HIV programmes that are not Eurocentric
Programmes that are free from discrimination and marginalisation
If you consult Wikipedia, and simplify the term "feminism" to a very basic level of understanding, you learn that it is an umbrella term for a number of different movements that advocate for "equal rights, human dignity and self-determination for all people of all genders, and against sexism".
Global public health is still dominated by a Eurocentric perspective in which men call the shots. Women are underrepresented in the field, as are non-Western ideas of what a public health system could be. Likewise, feminism is traded as a Western invention - or achievement, as the case may be. First of all, this says nothing more than that there was a group of people with enough power and opportunity to claim feminism for themselves and assign it an origin: a thoroughly colonial practice. It says nothing about how feminism came to be and how it is lived and experienced. It is the power over the narrative that counts.
Numerous societies that were traditionally matriarchal before feminism even became a term do not feature at all in feminist historiography, nor do they have a word to say in that history. This, of course, has implications for the lives and treatment of non-white women infected with HIV, suffering from AIDS, or that are otherwise affected by it.
So what might decolonising global health mean? What do women worldwide living with HIV need in order to be treated appropriately? To answer these questions, one must first acknowledge that women affected by HIV are not a homogeneous group. Skin colour, origin, social affiliation, language, sexual orientation, sexual identity and many more are intertwined factors that need to be named and taken into account when it comes to providing needs-based services. Differences must be recognised and be set as the basis for policies. This requires intersectional services. Even if all those affected are confronted with the same health problem, there are very different factors that determine how they deal with it and their needs.

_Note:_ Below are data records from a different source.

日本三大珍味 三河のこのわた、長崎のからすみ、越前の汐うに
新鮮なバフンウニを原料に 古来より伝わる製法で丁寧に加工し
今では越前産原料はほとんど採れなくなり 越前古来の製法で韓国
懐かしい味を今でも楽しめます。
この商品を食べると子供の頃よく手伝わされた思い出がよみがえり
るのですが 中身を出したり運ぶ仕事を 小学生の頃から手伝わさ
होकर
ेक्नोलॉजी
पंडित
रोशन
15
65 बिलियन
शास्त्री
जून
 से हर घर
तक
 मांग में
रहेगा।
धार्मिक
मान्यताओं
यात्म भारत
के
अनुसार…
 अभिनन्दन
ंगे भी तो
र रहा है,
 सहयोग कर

Barriers to access must be removed, participation must be built up and forms of knowledge that exist beyond the Western academic system must be recognised. Access to the dominant knowledge systems must be made possible, because the chance of education is still largely determined by origin. Women worldwide need access to medical therapies, to birth control, they must be able to live their sexuality freely, their dignity and self-determination must be respected.
This means not only providing affected women from all parts of the world with programmes, but also empowering and supporting them to develop as many of their own to address policies and problems.